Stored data

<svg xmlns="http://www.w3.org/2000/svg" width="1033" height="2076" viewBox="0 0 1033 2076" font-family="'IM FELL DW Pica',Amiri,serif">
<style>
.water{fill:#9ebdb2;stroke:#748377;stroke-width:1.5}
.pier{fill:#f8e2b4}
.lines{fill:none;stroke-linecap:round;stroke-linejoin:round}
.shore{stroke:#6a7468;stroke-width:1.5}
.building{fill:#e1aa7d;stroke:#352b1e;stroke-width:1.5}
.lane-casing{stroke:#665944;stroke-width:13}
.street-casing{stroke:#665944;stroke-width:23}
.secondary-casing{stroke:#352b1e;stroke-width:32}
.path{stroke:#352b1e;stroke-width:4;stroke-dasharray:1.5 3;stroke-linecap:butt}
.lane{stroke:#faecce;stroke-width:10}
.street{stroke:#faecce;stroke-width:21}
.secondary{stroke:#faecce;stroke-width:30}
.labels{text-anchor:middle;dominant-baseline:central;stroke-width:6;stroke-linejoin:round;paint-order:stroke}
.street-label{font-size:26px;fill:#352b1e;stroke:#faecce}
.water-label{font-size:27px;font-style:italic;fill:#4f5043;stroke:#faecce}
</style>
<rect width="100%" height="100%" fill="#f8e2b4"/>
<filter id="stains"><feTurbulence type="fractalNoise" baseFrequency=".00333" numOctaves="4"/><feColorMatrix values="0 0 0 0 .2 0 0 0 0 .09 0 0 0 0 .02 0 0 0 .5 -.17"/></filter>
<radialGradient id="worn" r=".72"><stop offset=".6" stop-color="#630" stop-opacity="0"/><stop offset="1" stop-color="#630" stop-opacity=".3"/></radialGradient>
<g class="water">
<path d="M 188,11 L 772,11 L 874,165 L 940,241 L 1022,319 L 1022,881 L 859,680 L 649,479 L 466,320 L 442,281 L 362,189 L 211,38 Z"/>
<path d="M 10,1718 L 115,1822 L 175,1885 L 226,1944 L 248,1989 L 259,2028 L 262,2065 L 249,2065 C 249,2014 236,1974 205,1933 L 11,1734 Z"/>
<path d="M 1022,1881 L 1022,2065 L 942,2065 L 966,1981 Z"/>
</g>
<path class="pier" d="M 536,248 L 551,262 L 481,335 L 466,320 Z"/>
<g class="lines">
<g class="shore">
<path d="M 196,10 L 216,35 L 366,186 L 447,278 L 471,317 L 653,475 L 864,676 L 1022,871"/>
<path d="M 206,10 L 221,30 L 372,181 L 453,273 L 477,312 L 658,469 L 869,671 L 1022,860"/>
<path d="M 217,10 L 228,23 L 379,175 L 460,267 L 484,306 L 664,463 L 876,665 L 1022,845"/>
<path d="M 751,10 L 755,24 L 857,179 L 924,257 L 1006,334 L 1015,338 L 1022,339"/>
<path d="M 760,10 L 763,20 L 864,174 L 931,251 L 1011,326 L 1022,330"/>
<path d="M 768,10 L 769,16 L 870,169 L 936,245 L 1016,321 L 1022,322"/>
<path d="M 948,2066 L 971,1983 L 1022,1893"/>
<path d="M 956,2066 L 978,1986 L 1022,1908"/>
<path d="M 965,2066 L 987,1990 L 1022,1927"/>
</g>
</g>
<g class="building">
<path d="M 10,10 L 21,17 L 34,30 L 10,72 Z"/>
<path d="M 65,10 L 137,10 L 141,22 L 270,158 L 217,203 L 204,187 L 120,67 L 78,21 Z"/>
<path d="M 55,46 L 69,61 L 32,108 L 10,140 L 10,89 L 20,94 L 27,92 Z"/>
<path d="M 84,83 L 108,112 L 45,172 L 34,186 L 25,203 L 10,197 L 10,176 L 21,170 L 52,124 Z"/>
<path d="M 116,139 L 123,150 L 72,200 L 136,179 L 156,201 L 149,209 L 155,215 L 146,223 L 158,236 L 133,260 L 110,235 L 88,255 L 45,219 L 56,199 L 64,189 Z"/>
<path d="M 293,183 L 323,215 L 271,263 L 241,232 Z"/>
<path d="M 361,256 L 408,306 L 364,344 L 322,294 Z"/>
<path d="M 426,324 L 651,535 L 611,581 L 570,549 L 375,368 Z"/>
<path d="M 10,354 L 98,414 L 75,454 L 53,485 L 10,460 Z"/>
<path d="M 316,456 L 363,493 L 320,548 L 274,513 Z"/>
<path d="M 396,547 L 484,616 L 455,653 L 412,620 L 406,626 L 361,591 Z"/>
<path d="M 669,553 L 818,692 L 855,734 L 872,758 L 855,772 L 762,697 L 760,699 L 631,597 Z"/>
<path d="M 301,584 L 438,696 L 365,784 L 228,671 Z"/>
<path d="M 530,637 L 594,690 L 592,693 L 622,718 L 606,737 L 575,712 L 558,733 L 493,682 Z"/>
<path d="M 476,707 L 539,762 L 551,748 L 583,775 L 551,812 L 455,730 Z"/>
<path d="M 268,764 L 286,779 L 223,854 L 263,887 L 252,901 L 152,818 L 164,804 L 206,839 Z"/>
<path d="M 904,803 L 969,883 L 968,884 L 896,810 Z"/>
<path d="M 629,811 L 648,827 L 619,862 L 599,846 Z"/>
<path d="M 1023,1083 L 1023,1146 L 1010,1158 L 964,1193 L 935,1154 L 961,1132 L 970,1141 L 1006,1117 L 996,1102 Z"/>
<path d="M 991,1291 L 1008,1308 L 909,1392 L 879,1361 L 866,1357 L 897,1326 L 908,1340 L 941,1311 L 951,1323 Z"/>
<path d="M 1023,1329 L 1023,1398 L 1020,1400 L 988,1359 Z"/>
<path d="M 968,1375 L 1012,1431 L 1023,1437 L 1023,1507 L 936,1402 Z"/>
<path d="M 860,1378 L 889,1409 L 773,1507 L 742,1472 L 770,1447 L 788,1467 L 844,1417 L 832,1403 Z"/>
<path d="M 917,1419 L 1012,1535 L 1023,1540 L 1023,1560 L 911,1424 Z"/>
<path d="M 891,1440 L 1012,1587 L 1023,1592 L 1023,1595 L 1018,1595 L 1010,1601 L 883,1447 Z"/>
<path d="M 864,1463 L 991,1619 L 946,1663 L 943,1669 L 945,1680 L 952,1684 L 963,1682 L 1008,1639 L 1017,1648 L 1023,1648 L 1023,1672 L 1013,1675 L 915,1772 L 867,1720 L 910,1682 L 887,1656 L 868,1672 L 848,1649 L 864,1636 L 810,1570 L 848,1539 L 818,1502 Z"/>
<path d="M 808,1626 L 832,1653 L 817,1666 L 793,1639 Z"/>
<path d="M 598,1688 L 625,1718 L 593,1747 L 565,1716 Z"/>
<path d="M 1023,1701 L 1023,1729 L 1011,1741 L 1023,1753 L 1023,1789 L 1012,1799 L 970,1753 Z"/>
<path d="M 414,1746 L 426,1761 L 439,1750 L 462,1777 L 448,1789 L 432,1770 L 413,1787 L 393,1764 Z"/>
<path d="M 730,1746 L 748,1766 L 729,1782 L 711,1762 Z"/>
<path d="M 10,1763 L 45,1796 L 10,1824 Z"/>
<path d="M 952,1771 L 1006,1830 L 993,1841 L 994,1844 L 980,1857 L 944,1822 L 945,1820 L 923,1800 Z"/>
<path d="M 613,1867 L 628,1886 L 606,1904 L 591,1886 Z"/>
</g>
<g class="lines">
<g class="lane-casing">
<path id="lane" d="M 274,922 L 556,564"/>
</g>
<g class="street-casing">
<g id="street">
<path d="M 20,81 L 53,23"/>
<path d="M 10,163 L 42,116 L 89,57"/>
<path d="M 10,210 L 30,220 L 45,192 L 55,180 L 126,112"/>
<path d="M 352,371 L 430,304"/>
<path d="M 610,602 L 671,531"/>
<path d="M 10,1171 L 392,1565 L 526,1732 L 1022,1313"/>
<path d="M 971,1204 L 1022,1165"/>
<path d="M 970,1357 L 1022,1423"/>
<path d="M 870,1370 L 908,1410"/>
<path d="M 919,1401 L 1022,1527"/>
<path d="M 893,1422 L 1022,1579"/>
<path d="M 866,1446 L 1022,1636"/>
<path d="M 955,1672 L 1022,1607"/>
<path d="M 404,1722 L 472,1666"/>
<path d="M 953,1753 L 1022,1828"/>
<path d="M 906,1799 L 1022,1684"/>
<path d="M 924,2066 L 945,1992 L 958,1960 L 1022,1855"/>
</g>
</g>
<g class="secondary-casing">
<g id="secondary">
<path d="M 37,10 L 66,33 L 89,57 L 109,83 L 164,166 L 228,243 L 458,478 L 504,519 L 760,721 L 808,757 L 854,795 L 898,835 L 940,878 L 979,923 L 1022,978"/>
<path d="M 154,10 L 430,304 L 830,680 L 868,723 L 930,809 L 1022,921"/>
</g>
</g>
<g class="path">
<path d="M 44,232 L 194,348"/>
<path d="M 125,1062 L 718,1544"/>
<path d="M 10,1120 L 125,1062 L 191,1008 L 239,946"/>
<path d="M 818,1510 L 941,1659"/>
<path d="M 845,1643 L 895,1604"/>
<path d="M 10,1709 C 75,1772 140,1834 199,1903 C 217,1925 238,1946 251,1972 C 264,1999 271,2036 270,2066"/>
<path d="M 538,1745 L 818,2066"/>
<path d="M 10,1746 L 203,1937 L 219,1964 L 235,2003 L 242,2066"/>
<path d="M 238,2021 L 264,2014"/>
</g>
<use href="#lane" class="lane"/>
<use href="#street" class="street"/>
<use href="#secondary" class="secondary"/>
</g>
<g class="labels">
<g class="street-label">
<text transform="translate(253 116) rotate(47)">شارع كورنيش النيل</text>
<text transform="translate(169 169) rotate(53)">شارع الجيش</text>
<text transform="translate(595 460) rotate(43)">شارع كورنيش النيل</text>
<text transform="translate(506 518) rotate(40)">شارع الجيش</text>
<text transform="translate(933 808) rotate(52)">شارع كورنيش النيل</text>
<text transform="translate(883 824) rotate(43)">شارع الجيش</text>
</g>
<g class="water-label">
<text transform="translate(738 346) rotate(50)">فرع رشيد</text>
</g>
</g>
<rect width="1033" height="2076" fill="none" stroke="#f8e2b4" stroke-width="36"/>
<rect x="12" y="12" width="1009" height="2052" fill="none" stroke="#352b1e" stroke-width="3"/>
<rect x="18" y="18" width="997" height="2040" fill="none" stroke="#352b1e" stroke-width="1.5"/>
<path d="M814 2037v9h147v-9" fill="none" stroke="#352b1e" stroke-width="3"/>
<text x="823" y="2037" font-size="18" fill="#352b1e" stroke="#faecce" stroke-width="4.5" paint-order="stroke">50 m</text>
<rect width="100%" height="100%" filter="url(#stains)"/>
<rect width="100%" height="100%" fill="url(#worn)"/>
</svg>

INSTRUCTIONS TO FOLLOW: Each line in the data that holds the string "faecce" must be returned.

EXPECTED ANSWER:
.lane{stroke:#faecce;stroke-width:10}
.street{stroke:#faecce;stroke-width:21}
.secondary{stroke:#faecce;stroke-width:30}
.street-label{font-size:26px;fill:#352b1e;stroke:#faecce}
.water-label{font-size:27px;font-style:italic;fill:#4f5043;stroke:#faecce}
<text x="823" y="2037" font-size="18" fill="#352b1e" stroke="#faecce" stroke-width="4.5" paint-order="stroke">50 m</text>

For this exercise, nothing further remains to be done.